* [PROBLEMS AND TASKS]:
- a) In the Deepmime description, what kind of camera feeds is the system meant to use for real-time gesture recognition?
- b) Extract the part of the Deepmime description between "Preprocessing: Gestures are" and "locate individual gestures.", inclusive.
- c) List the methods of capturing gestures that the Deepmime description says make recognition and detection easier.
#### PASSAGE GIVEN
Deepmime: Gesture Recognition and Retrieval System (Finished)

Gestures are a non-separable part of everyday communication and a crucial component of human-machine interaction. There are several methods of capturing gestures to make the recognition and detection easier, for instance using color, motion sensors, or depth cameras. However, in everyday practices, gestures are recorded by normal cameras and a lot of applications rely on recognizing gestures in this scenario. The goal of the Deepmime Project is to develop a system which performs real-time gesture recognition based on only RGB camera feeds.

The Deepmime System is envisioned to have four components:

Preprocessing: Gestures are often performed in a noisy and cluttered environment. It is important that the system can reduce the clutter and focus on the person performing the gesture. Additionally, a sequence of gestures may appear in a video and it is crucial to temporally locate individual gestures.
########
#### MATERIAL PROVIDED
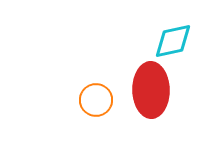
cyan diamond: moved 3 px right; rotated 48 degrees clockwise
########
* [THE REPLIES]:
- a) Only RGB camera feeds.

- b)
Preprocessing: Gestures are often performed in a noisy and cluttered environment. It is important that the system can reduce the clutter and focus on the person performing the gesture. Additionally, a sequence of gestures may appear in a video and it is crucial to temporally locate individual gestures.

- c)
- Color
- Motion sensors
- Depth cameras